■ **TASK DESCRIPTION**: Quote the records below in full, exactly as given, with the images taken out.

(SOURCE DATA begins)

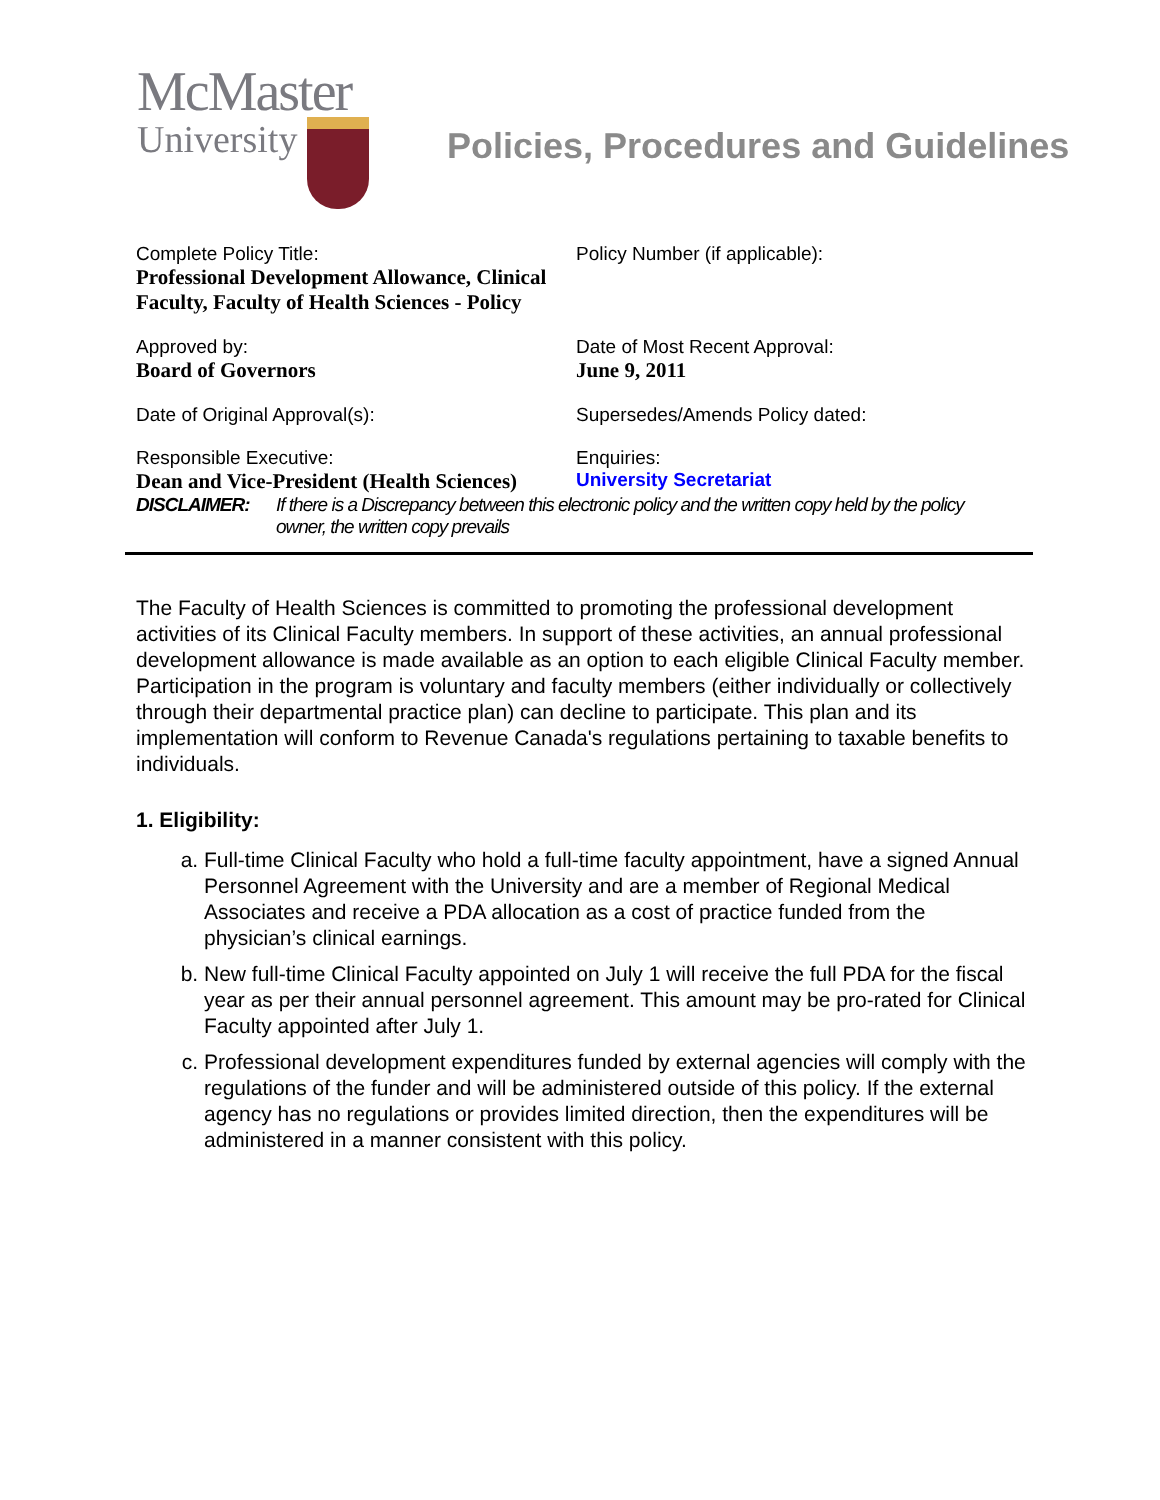McMaster
University
Policies, Procedures and Guidelines
| Complete Policy Title: Professional Development Allowance, Clinical Faculty, Faculty of Health Sciences - Policy | Policy Number (if applicable): |
| Approved by: Board of Governors | Date of Most Recent Approval: June 9, 2011 |
| Date of Original Approval(s): | Supersedes/Amends Policy dated: |
| Responsible Executive: Dean and Vice-President (Health Sciences) | Enquiries: University Secretariat |
DISCLAIMER: If there is a Discrepancy between this electronic policy and the written copy held by the policy owner, the written copy prevails
The Faculty of Health Sciences is committed to promoting the professional development activities of its Clinical Faculty members. In support of these activities, an annual professional development allowance is made available as an option to each eligible Clinical Faculty member. Participation in the program is voluntary and faculty members (either individually or collectively through their departmental practice plan) can decline to participate. This plan and its implementation will conform to Revenue Canada's regulations pertaining to taxable benefits to individuals.
1. Eligibility:
a. Full-time Clinical Faculty who hold a full-time faculty appointment, have a signed Annual Personnel Agreement with the University and are a member of Regional Medical Associates and receive a PDA allocation as a cost of practice funded from the physician’s clinical earnings.
b. New full-time Clinical Faculty appointed on July 1 will receive the full PDA for the fiscal year as per their annual personnel agreement. This amount may be pro-rated for Clinical Faculty appointed after July 1.
c. Professional development expenditures funded by external agencies will comply with the regulations of the funder and will be administered outside of this policy. If the external agency has no regulations or provides limited direction, then the expenditures will be administered in a manner consistent with this policy.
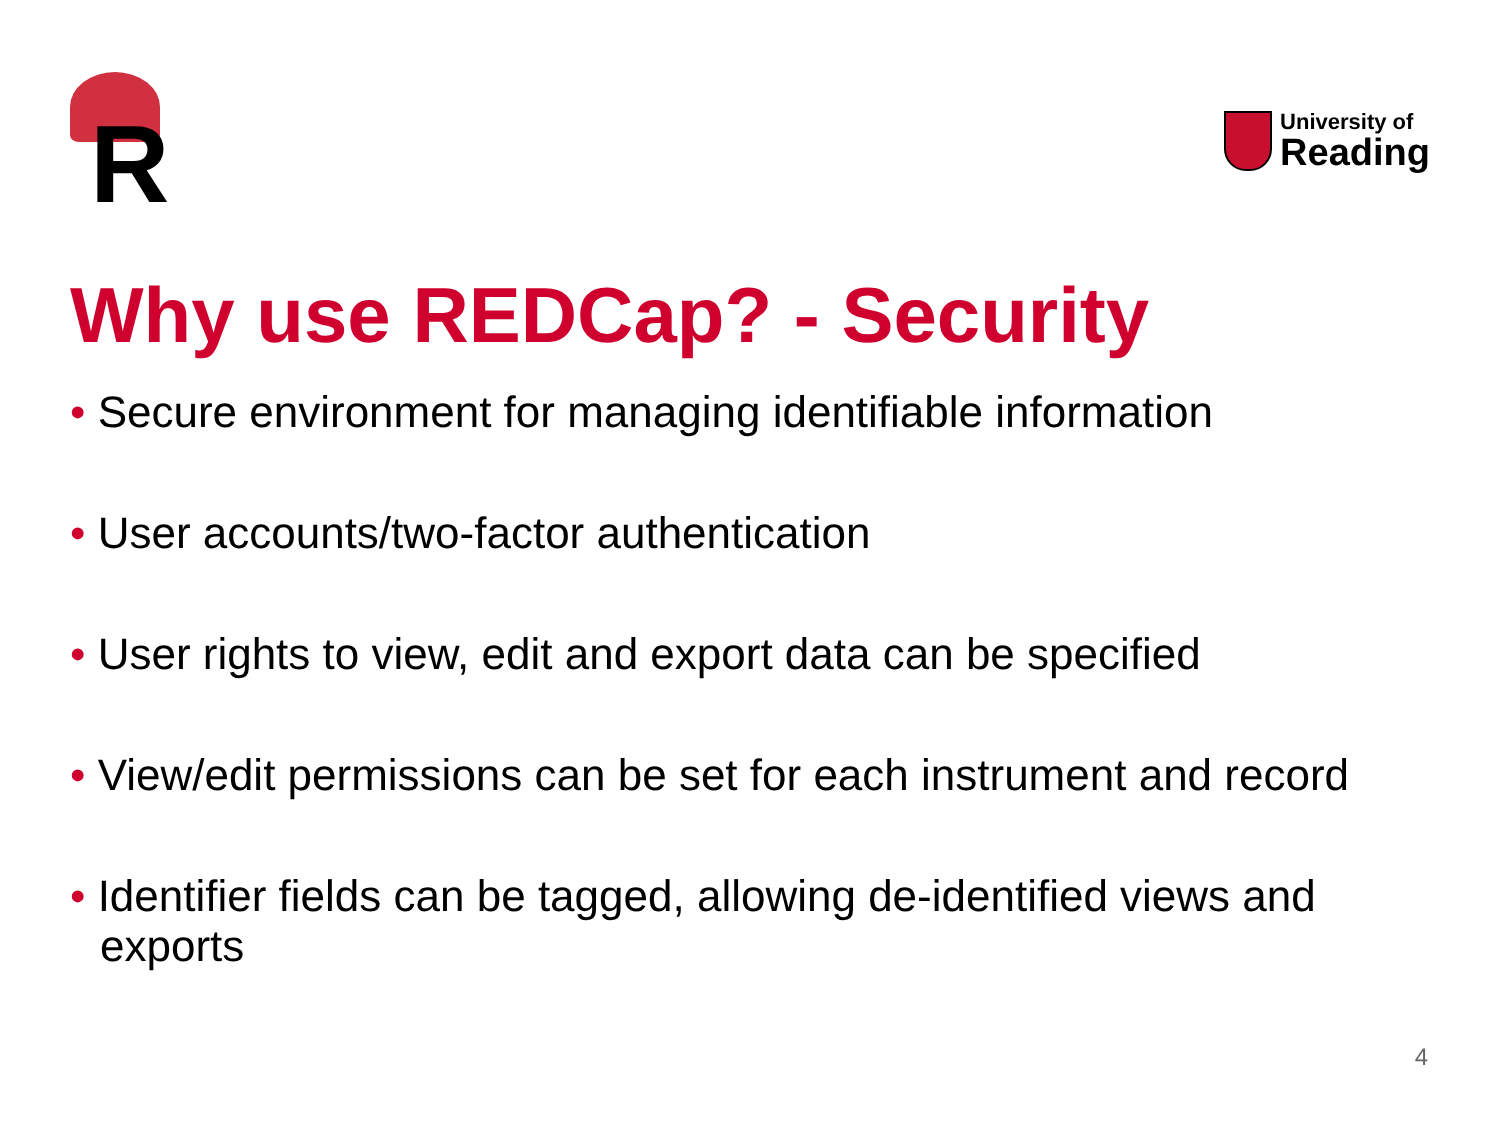R
University of
Reading
Why use REDCap? - Security
• Secure environment for managing identifiable information
• User accounts/two-factor authentication
• User rights to view, edit and export data can be specified
• View/edit permissions can be set for each instrument and record
• Identifier fields can be tagged, allowing de-identified views and exports
4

(SOURCE DATA ends)

■ **RESPONSE TO THIS TASK**:
McMaster
University
Policies, Procedures and Guidelines
| Complete Policy Title: Professional Development Allowance, Clinical Faculty, Faculty of Health Sciences - Policy | Policy Number (if applicable): |
| Approved by: Board of Governors | Date of Most Recent Approval: June 9, 2011 |
| Date of Original Approval(s): | Supersedes/Amends Policy dated: |
| Responsible Executive: Dean and Vice-President (Health Sciences) | Enquiries: University Secretariat |
DISCLAIMER: If there is a Discrepancy between this electronic policy and the written copy held by the policy owner, the written copy prevails
The Faculty of Health Sciences is committed to promoting the professional development activities of its Clinical Faculty members. In support of these activities, an annual professional development allowance is made available as an option to each eligible Clinical Faculty member. Participation in the program is voluntary and faculty members (either individually or collectively through their departmental practice plan) can decline to participate. This plan and its implementation will conform to Revenue Canada's regulations pertaining to taxable benefits to individuals.
1. Eligibility:
a. Full-time Clinical Faculty who hold a full-time faculty appointment, have a signed Annual Personnel Agreement with the University and are a member of Regional Medical Associates and receive a PDA allocation as a cost of practice funded from the physician’s clinical earnings.
b. New full-time Clinical Faculty appointed on July 1 will receive the full PDA for the fiscal year as per their annual personnel agreement. This amount may be pro-rated for Clinical Faculty appointed after July 1.
c. Professional development expenditures funded by external agencies will comply with the regulations of the funder and will be administered outside of this policy. If the external agency has no regulations or provides limited direction, then the expenditures will be administered in a manner consistent with this policy.
R
University of
Reading
Why use REDCap? - Security
• Secure environment for managing identifiable information
• User accounts/two-factor authentication
• User rights to view, edit and export data can be specified
• View/edit permissions can be set for each instrument and record
• Identifier fields can be tagged, allowing de-identified views and exports
4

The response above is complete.